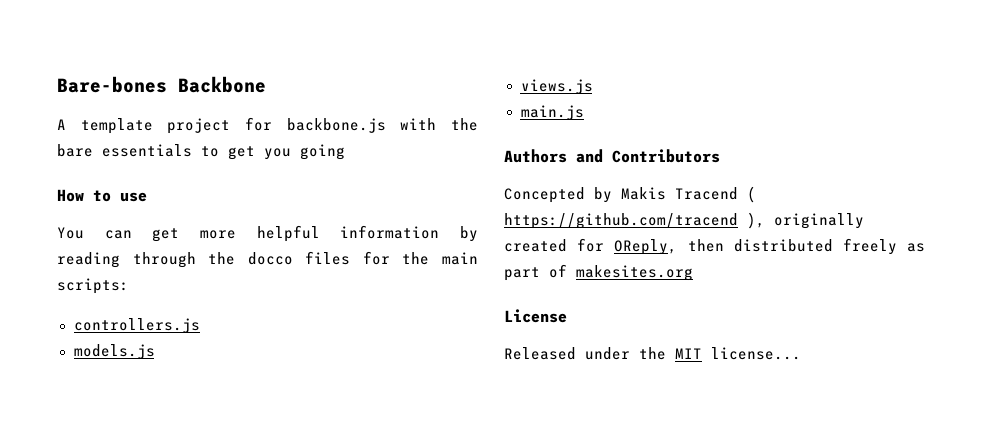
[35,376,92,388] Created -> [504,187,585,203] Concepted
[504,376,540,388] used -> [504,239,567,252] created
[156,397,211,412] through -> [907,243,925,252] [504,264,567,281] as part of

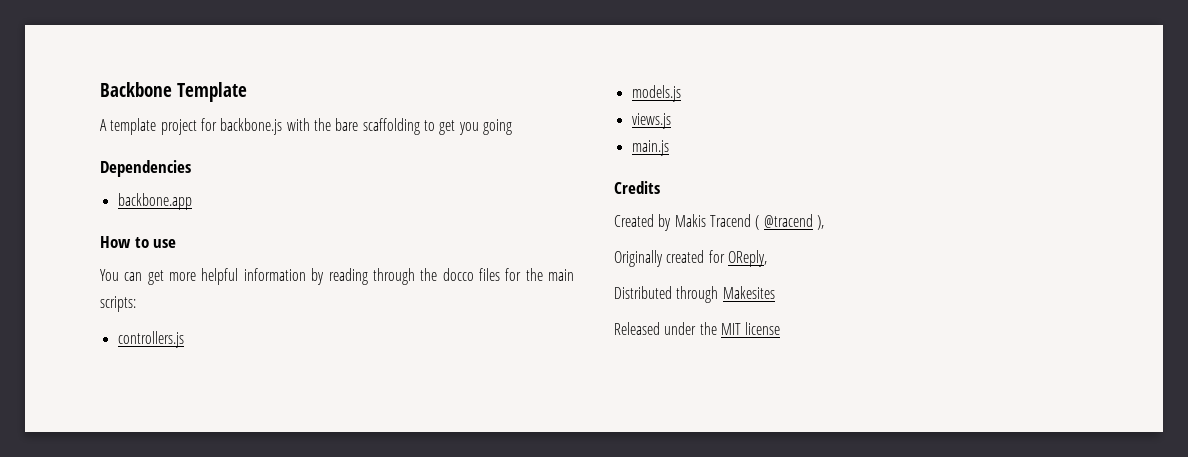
[57,76,167,93] Bare-bones -> (100, 89) none
(266, 84) none -> [177,82,247,102] Template
[102,144,192,157] essentials -> [362,118,420,135] scaffolding
(345, 152) none -> [100,160,191,177] [117,193,192,210] // Dependencies // backbone.app
[504,149,720,163] [504,187,585,203] Authors and Contributors // Concepted -> [614,181,660,194] [614,214,654,227] Credits // Created
[504,213,738,229] https://github.com/tracend -> [763,214,813,228] @tracend
[774,213,864,229] originally -> [614,250,663,267] // Originally
[687,238,925,255] [504,264,693,281] [504,309,567,323] then distributed freely as part of makesites.org // License -> [614,286,775,303] // Distributed through Makesites
[711,347,801,360] license... -> [745,322,781,335] license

• **Assigned task**:
The whole listing must be transcribed exactly. No pictures belong in the copy.

• **Solved exercise**:
[35,376,92,388] Created -> [504,187,585,203] Concepted
[504,376,540,388] used -> [504,239,567,252] created
[156,397,211,412] through -> [907,243,925,252] [504,264,567,281] as part of

[57,76,167,93] Bare-bones -> (100, 89) none
(266, 84) none -> [177,82,247,102] Template
[102,144,192,157] essentials -> [362,118,420,135] scaffolding
(345, 152) none -> [100,160,191,177] [117,193,192,210] // Dependencies // backbone.app
[504,149,720,163] [504,187,585,203] Authors and Contributors // Concepted -> [614,181,660,194] [614,214,654,227] Credits // Created
[504,213,738,229] https://github.com/tracend -> [763,214,813,228] @tracend
[774,213,864,229] originally -> [614,250,663,267] // Originally
[687,238,925,255] [504,264,693,281] [504,309,567,323] then distributed freely as part of makesites.org // License -> [614,286,775,303] // Distributed through Makesites
[711,347,801,360] license... -> [745,322,781,335] license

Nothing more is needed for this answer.